--- START OF Given text ---

Toscakaka is a traditional Swedish almond cake! Learn how to make this sweet treat and your taste buds will forever thank you.
Toscakaka is a Swedish cake made up of a sponge cake, caramelized almonds, and lots of sugar! This delicious cake is popular and available during many occasions (or “just because”).
It’s a decadent mix of sweet (caramel), crunchy (almonds), and moist (sponge cake) – once you have it with your afternoon coffee, you’ll want to make it a daily tradition!
I first tried toscakaka many years ago when I worked in Paris. A colleague that lived in Sweden brought it in for an office potluck. Needless to say, he was very popular that day!
What is toscakaka
Toscakaka (Swedish almond cake) is a moist and buttery sponge cake (that is sometimes infused with almond essence, lending it a distinctive aroma). It’s decadent caramelized almond topping is what truly identifies it as a Toscakaka. The combination of crunchy caramel and toasted almonds perfectly complements the sponge cake beneath.
You’ll often see toscakaka served during fika – a traditional Swedish coffee break – alongside a cup of coffee or tea.

--- END OF Given text ---
--- START OF Entries ---

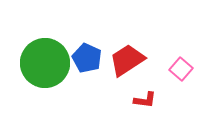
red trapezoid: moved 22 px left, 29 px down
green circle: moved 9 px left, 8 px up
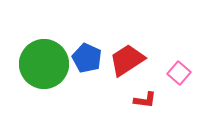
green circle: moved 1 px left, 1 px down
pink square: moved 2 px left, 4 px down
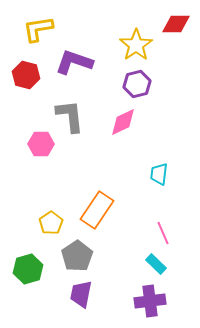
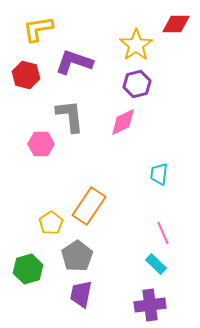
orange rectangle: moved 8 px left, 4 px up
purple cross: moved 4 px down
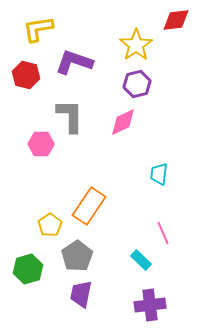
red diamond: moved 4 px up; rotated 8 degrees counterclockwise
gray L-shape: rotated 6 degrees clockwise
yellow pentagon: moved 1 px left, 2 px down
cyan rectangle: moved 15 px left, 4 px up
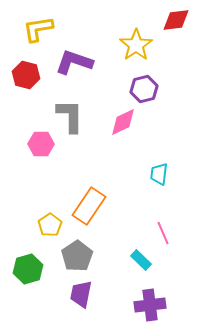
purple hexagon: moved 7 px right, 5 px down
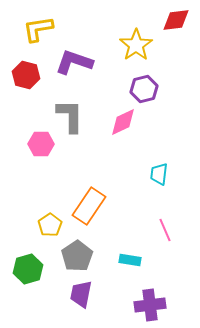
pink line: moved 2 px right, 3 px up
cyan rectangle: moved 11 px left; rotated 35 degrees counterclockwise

--- END OF Entries ---

According to the text about toscakaka, what topping is it that truly identifies the cake as a toscakaka?

**Worked answer**
A caramelized almond topping.